The Architectural Design and Research Institute of Tsinghua University (THAD) has been commissioned with the architectural design of the restoration project, but its work is seriously impeded by the absence of written descriptions of the mansion or blueprints of its construction, according to THAD architect Chen Tong.

THAD has found two sets of drawings. One appears to show the layout of the mansion, but whether it was for design or survey purposes is uncertain. If the former should be the case, it could be one of many sets that were not actually put to use. The other set forms part of a survey carried out in 1937 by architects of the Society for the Study of Chinese Architecture, the last of whom died during the 1990s. The survey drawings comprised 16 sketches depicting key sections of the mansion, including five of its interior, but, in the absence of explanatory notes, their approximations are difficult for contemporary architects to follow.

Kong Xiangxing, former deputy curator of the China National Museum of History, has been responsible for seeking historical records relating to Prince Gong’s Mansion. His efforts have taken him as far as Germany, where he tracked down the 1940 editions of the Monumenta Serica magazine carrying an article entitled “Prince Gong’s Mansion of Beijing and Its Garden” at the Monumenta Serica Institute. This 40,000-word article and its accompanying dozen or so photographs are the fruits of research on Prince Gong carried out by two specialists. It includes detailed accounts of a tour of the Prince Gong residence and private garden. It was hence of considerable help in the ongoing restoration plans.

Elusive Cultural Relics

In 1912, Puwei raised a mortgage on properties included in Prince Gong’s Mansion with the Japanese Yamanaka Trading Co., Ltd. In the three days from February 27 to March 1, 1913, Yamanaka shipped 563 cultural relics to the United States for auction, and the same year auctioned off 221 items in London. It also put relics up for sale in its own stores.

In 2005 in Japan, the fourth-generation boss of the Yamanaka Trading Company showed to staff members of the Administrative Center of Prince Gong’s Mansion his collection of old photographs. It included one of his great grandfather Yamanaka Dinjiro with housekeeper of Prince Gong’s Mansion in front of the First Palace Gate, and another of the mansion’s Asi Gate. But of greater significance still was the illustrated catalogue, in Mr. Yamanaka’s possession, listing items, originally part of Prince Gong’s Mansion household that were sold at a New York auction, along with their transaction prices and buyers. This find enabled the center to pinpoint the whereabouts of many Prince Gong’s Mansion relics. Regaining them, however, is another matter.

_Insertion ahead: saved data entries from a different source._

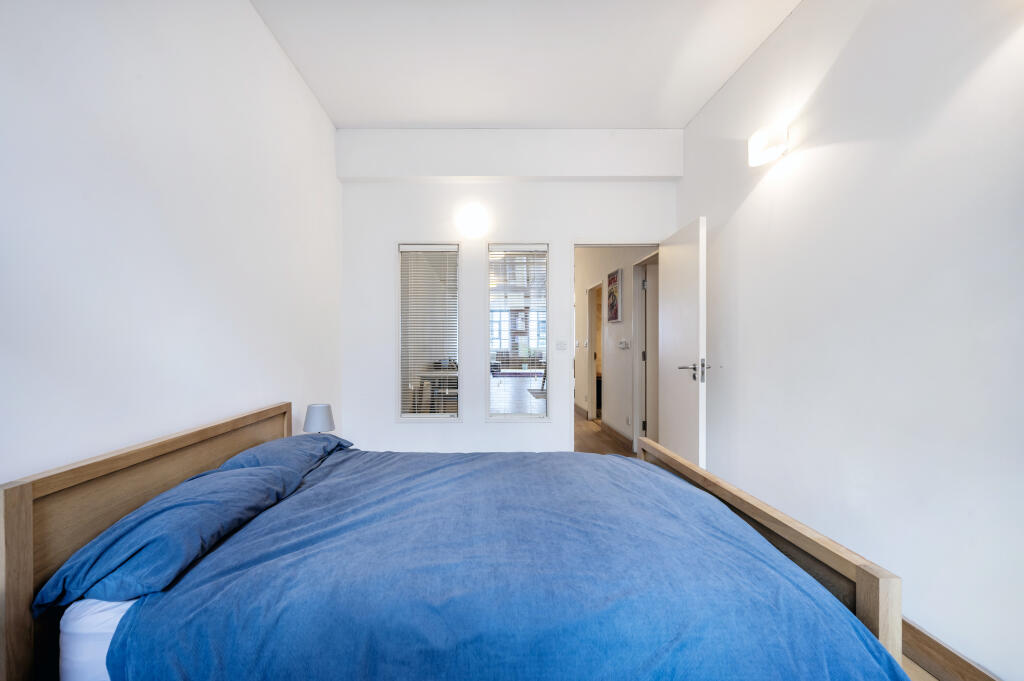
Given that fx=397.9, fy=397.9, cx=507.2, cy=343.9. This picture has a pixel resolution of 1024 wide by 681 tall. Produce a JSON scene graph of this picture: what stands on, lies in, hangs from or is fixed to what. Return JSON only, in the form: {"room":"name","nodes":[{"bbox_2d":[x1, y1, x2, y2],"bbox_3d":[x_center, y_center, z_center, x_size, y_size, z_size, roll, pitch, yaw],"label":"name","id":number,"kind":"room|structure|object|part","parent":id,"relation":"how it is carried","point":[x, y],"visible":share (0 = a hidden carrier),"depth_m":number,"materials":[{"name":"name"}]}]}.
{"room":"bedroom","nodes":[
{"label":"bedroom","id":0,"kind":"room"},
{"bbox_2d":[0,0,342,488],"bbox_3d":[-1.478,-0.323,1.427,0.141,3.142,4.635,0,0,0],"label":"left wall","id":1,"kind":"structure","parent":0,"point":[281,60],"depth_m":1.60,"materials":[{"name":"white paint"}]},
{"bbox_2d":[302,403,334,433],"bbox_3d":[-1.264,0.549,2.675,0.194,0.290,0.191,0,0,0],"label":"table lamp","id":2,"kind":"object","parent":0,"point":[315,415],"visible":0.84,"depth_m":2.62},
{"bbox_2d":[338,132,676,453],"bbox_3d":[0.016,-0.348,3.745,3.131,3.026,0.153,0,0,0],"label":"back wall","id":3,"kind":"structure","parent":0,"point":[483,429],"depth_m":3.68,"materials":[{"name":"white paint"}]},
{"bbox_2d":[397,242,459,419],"bbox_3d":[-0.724,-0.094,3.753,0.618,1.715,0.109,0,0,0],"label":"window","id":4,"kind":"structure","parent":3,"relation":"in","point":[449,417],"depth_m":3.75,"materials":[{"name":"glass"}]},
{"bbox_2d":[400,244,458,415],"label":"window blind","id":5,"kind":"object","parent":4,"relation":"attached to","point":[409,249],"visible":0.96,"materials":[{"name":"white plastic"}]},
{"bbox_2d":[457,204,486,236],"bbox_3d":[-0.312,-1.106,3.583,0.268,0.213,0.183,0,0,0],"label":"wall lamp","id":6,"kind":"object","parent":3,"relation":"attached to","point":[471,221],"visible":0.99,"depth_m":3.52,"materials":[{"name":"white"}]},
{"bbox_2d":[336,128,680,180],"bbox_3d":[0.039,-1.678,3.553,2.944,0.424,0.189,0,0,0],"label":"ceiling beam","id":7,"kind":"structure","parent":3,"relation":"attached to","point":[526,173],"depth_m":3.47,"materials":[{"name":"white paint"}]},
{"bbox_2d":[486,242,549,419],"bbox_3d":[0.105,-0.092,3.749,0.587,1.680,0.096,0,0,0],"label":"window","id":8,"kind":"structure","parent":3,"relation":"in","point":[522,415],"depth_m":3.74,"materials":[{"name":"glass"}]},
{"bbox_2d":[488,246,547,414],"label":"window blind","id":9,"kind":"object","parent":8,"relation":"attached to","point":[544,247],"visible":0.93,"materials":[{"name":"white plastic"}]},
{"bbox_2d":[555,340,566,350],"bbox_3d":[0.498,0.007,3.673,0.109,0.110,0.014,0,0,0],"label":"light switch","id":10,"kind":"object","parent":3,"relation":"attached to","point":[560,344],"visible":0.98,"depth_m":3.67,"materials":[{"name":"white plastic"}]},
{"bbox_2d":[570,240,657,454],"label":"door frame","id":11,"kind":"structure","parent":3,"relation":"in","point":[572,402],"depth_m":3.76,"materials":[{"name":"white paint"}]},
{"bbox_2d":[657,214,706,471],"bbox_3d":[1.394,0.134,3.203,0.166,2.094,0.812,0,0,0],"label":"door","id":12,"kind":"structure","parent":11,"relation":"attached to","point":[676,261],"depth_m":3.06,"materials":[{"name":"white paint"}]},
{"bbox_3d":[1.326,0.189,2.863,0.193,0.137,0.193,0,0,0],"label":"door handle","id":13,"kind":"part","parent":12,"relation":"part of","materials":[{"name":"silver metal"}]},
{"bbox_2d":[250,0,800,127],"bbox_3d":[0.116,-1.906,1.650,3.254,0.116,4.436,0,0,0],"label":"ceiling","id":14,"kind":"structure","parent":0,"point":[483,120],"depth_m":2.58,"materials":[{"name":"white paint"}]},
{"bbox_2d":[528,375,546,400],"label":"chair","id":15,"kind":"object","parent":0,"point":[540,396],"visible":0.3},
{"bbox_2d":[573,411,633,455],"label":"hallway floor","id":16,"kind":"structure","parent":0,"point":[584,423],"depth_m":4.88,"materials":[{"name":"brown wood"}]},
{"bbox_2d":[574,247,654,447],"bbox_3d":[1.379,-0.236,6.146,0.145,2.860,4.369,0,0,0],"label":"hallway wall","id":17,"kind":"structure","parent":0,"point":[626,276],"depth_m":5.22,"materials":[{"name":"white paint"}]},
{"bbox_2d":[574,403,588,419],"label":"hallway baseboard","id":18,"kind":"structure","parent":17,"relation":"attached to","point":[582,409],"depth_m":6.54,"materials":[{"name":"brown wood"}]},
{"bbox_2d":[585,280,602,420],"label":"hallway doorway","id":19,"kind":"object","parent":17,"relation":"in","point":[592,350],"visible":0.64,"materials":[{"name":"wood"}]},
{"bbox_2d":[606,267,621,323],"bbox_3d":[1.305,-0.563,4.877,0.032,0.626,0.541,0,0,0],"label":"picture","id":20,"kind":"object","parent":17,"relation":"attached to","point":[614,278],"visible":0.98,"depth_m":4.83},
{"bbox_2d":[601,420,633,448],"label":"hallway baseboard","id":21,"kind":"structure","parent":17,"relation":"attached to","point":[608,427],"depth_m":4.88,"materials":[{"name":"brown wood"}]},
{"bbox_2d":[618,339,628,348],"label":"light switch","id":22,"kind":"object","parent":17,"relation":"attached to","point":[622,342],"visible":0.97,"depth_m":4.60,"materials":[{"name":"white plastic"}]},
{"bbox_2d":[636,251,657,448],"bbox_3d":[1.834,0.163,4.307,0.702,2.035,0.188,0,0,0],"label":"hallway door","id":23,"kind":"structure","parent":17,"relation":"in","point":[644,344],"depth_m":4.28,"materials":[{"name":"white paint"}]},
{"bbox_2d":[676,0,1023,680],"bbox_3d":[1.662,-0.346,1.452,0.146,3.088,4.536,0,0,0],"label":"right wall","id":24,"kind":"structure","parent":0,"point":[804,165],"depth_m":1.65,"materials":[{"name":"white paint"}]},
{"bbox_2d":[748,125,788,166],"bbox_3d":[1.518,-1.167,2.332,0.132,0.160,0.261,0,0,0],"label":"wall lamp","id":25,"kind":"object","parent":24,"relation":"attached to","point":[776,139],"visible":0.99,"depth_m":2.28,"materials":[{"name":"white"}]},
{"bbox_2d":[900,616,998,680],"bbox_3d":[1.589,1.151,1.384,0.018,0.131,4.093,0,0,0],"label":"baseboard","id":26,"kind":"structure","parent":24,"relation":"attached to","point":[940,646],"depth_m":1.44,"materials":[{"name":"brown wood"}]},
{"bbox_2d":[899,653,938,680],"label":"floor","id":27,"kind":"structure","parent":0,"point":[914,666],"depth_m":1.47,"materials":[{"name":"brown wood"}]},
{"bbox_2d":[4,403,914,680],"bbox_3d":[-0.158,0.803,1.634,2.211,0.902,1.580,0,0,0],"label":"bed","id":28,"kind":"object","parent":27,"relation":"on","point":[29,566],"visible":0.88,"depth_m":1.08,"materials":[{"name":"wood"}]},
{"bbox_2d":[57,597,136,680],"bbox_3d":[-0.632,0.811,1.774,1.248,0.283,1.769,0,0,0],"label":"mattress","id":29,"kind":"object","parent":28,"relation":"on","point":[81,636],"visible":0.13,"depth_m":1.00,"materials":[{"name":"white fabric"}]},
{"bbox_2d":[31,463,304,612],"bbox_3d":[-1.085,0.601,1.403,0.387,0.210,0.773,0,0,0],"label":"pillow","id":30,"kind":"object","parent":29,"relation":"on","point":[151,517],"visible":0.83,"depth_m":1.15,"materials":[{"name":"blue fabric"}]},
{"bbox_2d":[215,432,352,475],"bbox_3d":[-1.150,0.586,2.135,0.411,0.194,0.747,0,0,0],"label":"pillow","id":31,"kind":"object","parent":29,"relation":"on","point":[283,441],"visible":0.53,"depth_m":1.95,"materials":[{"name":"blue fabric"}]},
{"bbox_2d":[106,445,901,680],"bbox_3d":[-0.009,0.845,1.593,1.870,0.482,1.507,0,0,0],"label":"duvet","id":32,"kind":"object","parent":29,"relation":"on","point":[606,457],"visible":0.95,"depth_m":1.05,"materials":[{"name":"blue fabric"}]},
{"bbox_3d":[-1.372,0.787,1.707,0.162,0.866,1.494,0,0,0],"label":"headboard","id":33,"kind":"part","parent":28,"relation":"part of","materials":[{"name":"brown wood"}]},
{"bbox_3d":[0.912,0.865,1.699,0.158,0.640,1.429,0,0,0],"label":"footboard","id":34,"kind":"part","parent":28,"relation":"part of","materials":[{"name":"brown wood"}]}
]}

As it now transpires, many Prince Gong’s Mansion relics are part of various museum collections in and outside of China, and as such difficult to recover. Paintings and calligraphic works originally part of Prince Gong’s Mansion décor are currently on exhibit in American and European museums, and will take time to recover; restoration of the mansion’s sandalwood furniture now part of the Taipei Palace Museum collection is nigh on impossible. .

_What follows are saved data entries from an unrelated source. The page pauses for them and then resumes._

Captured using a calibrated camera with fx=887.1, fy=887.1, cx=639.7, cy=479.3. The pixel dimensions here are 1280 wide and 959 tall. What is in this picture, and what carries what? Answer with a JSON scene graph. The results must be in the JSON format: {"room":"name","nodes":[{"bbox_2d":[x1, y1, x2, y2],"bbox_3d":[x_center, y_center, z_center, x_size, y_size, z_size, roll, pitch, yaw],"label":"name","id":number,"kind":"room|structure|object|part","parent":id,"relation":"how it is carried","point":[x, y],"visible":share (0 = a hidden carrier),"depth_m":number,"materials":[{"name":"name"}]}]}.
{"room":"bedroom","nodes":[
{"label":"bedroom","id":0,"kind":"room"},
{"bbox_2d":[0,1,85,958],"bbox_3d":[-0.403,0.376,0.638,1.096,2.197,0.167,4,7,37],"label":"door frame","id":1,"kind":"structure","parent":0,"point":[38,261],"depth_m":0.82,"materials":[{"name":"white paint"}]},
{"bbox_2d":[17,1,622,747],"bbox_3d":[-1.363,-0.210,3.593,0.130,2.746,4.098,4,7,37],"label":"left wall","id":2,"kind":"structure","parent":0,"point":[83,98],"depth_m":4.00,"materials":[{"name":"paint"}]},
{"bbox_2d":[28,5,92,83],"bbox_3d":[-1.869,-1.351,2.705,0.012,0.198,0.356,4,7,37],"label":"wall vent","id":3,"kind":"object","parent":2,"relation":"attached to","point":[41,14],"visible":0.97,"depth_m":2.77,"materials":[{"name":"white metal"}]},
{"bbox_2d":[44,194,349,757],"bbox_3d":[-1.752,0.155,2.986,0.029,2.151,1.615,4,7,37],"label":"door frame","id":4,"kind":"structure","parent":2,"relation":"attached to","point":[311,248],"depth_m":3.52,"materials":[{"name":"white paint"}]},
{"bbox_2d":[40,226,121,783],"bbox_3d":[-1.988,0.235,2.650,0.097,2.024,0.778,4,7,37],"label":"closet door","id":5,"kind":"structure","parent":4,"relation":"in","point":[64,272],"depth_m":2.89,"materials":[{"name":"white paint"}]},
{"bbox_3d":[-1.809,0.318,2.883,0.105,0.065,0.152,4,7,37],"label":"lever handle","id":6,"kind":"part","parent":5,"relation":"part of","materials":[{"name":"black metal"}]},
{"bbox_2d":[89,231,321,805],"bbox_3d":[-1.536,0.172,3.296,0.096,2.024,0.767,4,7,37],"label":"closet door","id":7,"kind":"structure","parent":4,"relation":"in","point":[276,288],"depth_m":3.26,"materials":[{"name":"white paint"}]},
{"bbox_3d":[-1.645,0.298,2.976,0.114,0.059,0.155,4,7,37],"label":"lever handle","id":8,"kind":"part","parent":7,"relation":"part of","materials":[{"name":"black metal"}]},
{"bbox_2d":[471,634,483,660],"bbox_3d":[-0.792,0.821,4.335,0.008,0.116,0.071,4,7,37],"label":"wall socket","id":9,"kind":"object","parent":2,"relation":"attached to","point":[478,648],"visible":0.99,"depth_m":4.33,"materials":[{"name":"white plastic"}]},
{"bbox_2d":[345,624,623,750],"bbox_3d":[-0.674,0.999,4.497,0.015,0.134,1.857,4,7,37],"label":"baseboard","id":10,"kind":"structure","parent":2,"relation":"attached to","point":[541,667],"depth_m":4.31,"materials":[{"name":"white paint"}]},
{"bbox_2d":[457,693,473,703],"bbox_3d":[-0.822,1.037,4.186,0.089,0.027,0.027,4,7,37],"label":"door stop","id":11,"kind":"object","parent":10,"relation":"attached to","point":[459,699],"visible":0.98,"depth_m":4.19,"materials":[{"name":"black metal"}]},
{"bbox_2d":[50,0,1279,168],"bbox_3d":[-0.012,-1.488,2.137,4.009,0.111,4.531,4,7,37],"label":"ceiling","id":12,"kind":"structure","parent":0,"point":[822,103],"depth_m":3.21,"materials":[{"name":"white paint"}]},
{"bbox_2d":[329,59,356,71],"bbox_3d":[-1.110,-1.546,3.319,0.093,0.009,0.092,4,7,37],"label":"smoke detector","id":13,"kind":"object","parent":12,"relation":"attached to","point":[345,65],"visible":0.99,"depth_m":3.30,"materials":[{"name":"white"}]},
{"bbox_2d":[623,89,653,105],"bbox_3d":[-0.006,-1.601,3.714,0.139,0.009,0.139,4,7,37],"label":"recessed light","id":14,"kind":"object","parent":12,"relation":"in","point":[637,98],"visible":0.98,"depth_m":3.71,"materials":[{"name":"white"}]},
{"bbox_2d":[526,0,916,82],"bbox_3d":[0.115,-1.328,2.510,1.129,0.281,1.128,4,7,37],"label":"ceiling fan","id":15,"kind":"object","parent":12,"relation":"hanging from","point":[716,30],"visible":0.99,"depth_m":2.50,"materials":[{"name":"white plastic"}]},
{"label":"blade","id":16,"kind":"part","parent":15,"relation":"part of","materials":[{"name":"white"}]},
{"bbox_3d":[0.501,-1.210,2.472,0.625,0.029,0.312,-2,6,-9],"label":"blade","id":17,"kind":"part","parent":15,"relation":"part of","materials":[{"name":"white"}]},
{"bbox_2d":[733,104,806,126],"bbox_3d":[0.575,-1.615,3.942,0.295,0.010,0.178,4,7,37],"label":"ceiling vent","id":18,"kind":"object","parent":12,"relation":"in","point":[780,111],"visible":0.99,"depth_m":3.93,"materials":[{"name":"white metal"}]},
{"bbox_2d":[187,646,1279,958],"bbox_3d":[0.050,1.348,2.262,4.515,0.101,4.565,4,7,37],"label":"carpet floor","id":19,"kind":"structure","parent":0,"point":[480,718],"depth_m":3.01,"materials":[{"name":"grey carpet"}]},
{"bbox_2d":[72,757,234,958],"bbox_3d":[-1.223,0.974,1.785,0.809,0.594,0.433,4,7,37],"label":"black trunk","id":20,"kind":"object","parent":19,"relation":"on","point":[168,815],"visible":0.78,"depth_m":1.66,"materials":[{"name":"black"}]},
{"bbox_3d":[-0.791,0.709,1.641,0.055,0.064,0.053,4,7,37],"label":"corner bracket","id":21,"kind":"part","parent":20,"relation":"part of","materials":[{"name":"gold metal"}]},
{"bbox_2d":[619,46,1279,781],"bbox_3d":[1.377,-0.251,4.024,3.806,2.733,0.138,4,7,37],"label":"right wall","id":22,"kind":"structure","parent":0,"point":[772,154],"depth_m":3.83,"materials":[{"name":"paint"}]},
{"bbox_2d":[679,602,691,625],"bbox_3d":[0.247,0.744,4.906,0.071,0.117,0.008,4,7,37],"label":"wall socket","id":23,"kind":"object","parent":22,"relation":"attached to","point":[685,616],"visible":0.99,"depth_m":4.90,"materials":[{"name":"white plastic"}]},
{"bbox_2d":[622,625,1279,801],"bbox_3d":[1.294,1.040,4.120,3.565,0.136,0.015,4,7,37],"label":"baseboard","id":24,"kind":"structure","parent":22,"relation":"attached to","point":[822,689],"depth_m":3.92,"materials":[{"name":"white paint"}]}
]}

The Administrative Center of Prince Gong’s Mansion began recovery of lost cultural relics in 2004. It has since regained more than 400 pieces, including texts on and photos of Prince Gong ‘s Mansion and other prince’s mansions, according to Lu Ping, director of the center’s cultural relics management department. Other recovered items are paintings and calligraphic works by Qing royal members and their descendants, luxury Ming and Qing furniture and ceramic vessels, various sacrificial articles and items of stationery.

When soliciting Prince Gong’s Mansion relics was announced on the media, the center received dozens of calls as to the whereabouts of further items, among them a set of mahogany furniture inlaid with mother-of-pearl found in Shijiazhuang, Hebei Province, which the administrative center bought back for RMB 2 million.

The media has thus also been of inestimable help to the center and THAD in their joint mission to restore Prince Gong’s Mansion -- this remarkable facet of China’s imperial past. Those involved in the project now feel more confident that restoration work can be accomplished and that Prince Gong’s Mansion will open to the public, as scheduled, in 2007.